No se trata de exigir perfección, sino de aspirar a la excelencia en el desempeño del cargo. Sin embargo, casos recientes demuestran que esa aspiración está lejos de cumplirse. Ciudadanos de a pie esperan —y tienen derecho a esperar— que quienes cobran con el dinero producto de sus impuestos no tengan ni la más mínima duda sobre su conducta, especialmente cuando se trata de posibles vínculos con la delincuencia organizada.
Los datos son contundentes: según el Instituto Mexicano para la Competitividad (IMCO), en 2023 México ocupó el lugar 121 de 180 países en el Índice de Percepción de Corrupción de Transparencia Internacional. Cifras como esta no se construyen solas; detrás hay casos concretos que minan la confianza ciudadana.

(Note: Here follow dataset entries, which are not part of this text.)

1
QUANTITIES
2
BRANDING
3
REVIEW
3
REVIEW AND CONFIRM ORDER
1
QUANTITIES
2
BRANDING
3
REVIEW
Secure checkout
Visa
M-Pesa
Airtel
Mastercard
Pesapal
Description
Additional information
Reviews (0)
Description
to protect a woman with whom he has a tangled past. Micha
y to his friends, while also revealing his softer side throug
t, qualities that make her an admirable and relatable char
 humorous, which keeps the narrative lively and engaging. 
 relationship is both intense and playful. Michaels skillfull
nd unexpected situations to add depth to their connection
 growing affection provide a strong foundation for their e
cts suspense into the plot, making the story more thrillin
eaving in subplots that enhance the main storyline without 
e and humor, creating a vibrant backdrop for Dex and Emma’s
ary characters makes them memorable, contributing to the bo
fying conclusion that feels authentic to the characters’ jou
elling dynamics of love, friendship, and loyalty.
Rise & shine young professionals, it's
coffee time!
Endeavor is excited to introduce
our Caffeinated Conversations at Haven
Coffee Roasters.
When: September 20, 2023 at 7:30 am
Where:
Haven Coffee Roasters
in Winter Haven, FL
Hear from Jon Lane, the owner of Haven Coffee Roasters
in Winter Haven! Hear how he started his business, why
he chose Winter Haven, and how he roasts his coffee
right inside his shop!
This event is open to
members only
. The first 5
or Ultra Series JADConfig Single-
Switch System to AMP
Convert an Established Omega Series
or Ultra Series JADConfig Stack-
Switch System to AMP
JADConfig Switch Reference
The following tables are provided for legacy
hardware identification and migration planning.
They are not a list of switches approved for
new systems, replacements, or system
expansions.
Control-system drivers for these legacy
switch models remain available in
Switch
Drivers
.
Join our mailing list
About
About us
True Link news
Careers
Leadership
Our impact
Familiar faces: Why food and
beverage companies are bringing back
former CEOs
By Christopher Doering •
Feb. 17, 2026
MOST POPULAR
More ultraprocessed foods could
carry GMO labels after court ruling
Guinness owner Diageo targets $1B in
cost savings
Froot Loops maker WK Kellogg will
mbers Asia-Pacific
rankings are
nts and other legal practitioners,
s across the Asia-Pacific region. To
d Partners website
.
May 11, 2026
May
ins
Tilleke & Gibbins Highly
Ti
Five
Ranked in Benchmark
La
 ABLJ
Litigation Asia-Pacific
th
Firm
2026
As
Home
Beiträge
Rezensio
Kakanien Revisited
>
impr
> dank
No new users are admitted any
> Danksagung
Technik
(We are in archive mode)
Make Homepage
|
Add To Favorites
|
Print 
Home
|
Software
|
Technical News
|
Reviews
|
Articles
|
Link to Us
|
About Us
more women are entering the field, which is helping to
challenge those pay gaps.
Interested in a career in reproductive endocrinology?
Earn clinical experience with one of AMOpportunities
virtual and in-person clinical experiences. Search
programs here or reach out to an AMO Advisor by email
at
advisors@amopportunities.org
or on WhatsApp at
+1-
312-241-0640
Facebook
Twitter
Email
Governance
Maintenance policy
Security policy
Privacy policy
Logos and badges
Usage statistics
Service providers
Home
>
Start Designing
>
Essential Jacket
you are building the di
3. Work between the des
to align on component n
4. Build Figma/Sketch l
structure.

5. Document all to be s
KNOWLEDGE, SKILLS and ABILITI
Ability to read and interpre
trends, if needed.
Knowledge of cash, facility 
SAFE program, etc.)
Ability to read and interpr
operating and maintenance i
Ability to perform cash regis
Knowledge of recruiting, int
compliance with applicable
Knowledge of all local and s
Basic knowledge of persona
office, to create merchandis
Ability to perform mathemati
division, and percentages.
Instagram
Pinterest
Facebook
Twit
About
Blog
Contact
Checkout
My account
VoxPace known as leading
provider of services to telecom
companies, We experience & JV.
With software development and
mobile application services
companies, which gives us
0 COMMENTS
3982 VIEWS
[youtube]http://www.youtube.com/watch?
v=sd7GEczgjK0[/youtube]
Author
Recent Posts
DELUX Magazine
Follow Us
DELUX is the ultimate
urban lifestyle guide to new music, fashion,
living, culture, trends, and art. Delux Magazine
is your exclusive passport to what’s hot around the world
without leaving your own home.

Basta recordar los casos de Javier Duarte, exgobernador de Veracruz, condenado por lavado de dinero y vinculación con el crimen organizado; César Duarte, en Chihuahua, también procesado por delitos relacionados con la corrupción; o Emilio Lozoya, exdirector de Pemex, quien enfrenta múltiples cargos por sobornos en el escándalo de Odebrecht.
En Tamaulipas, están los exgobernadores Tomás Yarrington, Eugenio Hernández y Manuel Cavazos quienes han sido condenados por delitos relacionados con la corrupción y nexos con cárteles. Estas sentencias firmes deberían servir como precedente, pero la realidad es que siguen siendo la excepción, no la regla.
El dicho popular reza: “Si el río suena, agua lleva”. Y cuando se señala a un funcionario, la sociedad tiene derecho a exigir transparencia. Las autoridades competentes deben investigar de oficio cualquier indicio, sin esperar a que exista una denuncia formal. La presunción de inocencia no puede ser una puerta abierta a la impunidad.
En un país donde la violencia derivada del crimen organizado ha dejado más de 350 mil muertos en la última década, no podemos permitir que quienes deberían combatir esta lacra estén bajo sospecha de colaborar con ella.
La solución no está en la complacencia, sino en exigir rendición de cuentas. Cada ciudadano debe reclamar que cualquier sospecha de vínculo entre servidores públicos y el crimen organizado se investigue hasta sus últimas consecuencias.
Solo así podremos reconstruir la confianza en las instituciones y avanzar hacia un Estado de derecho verdadero.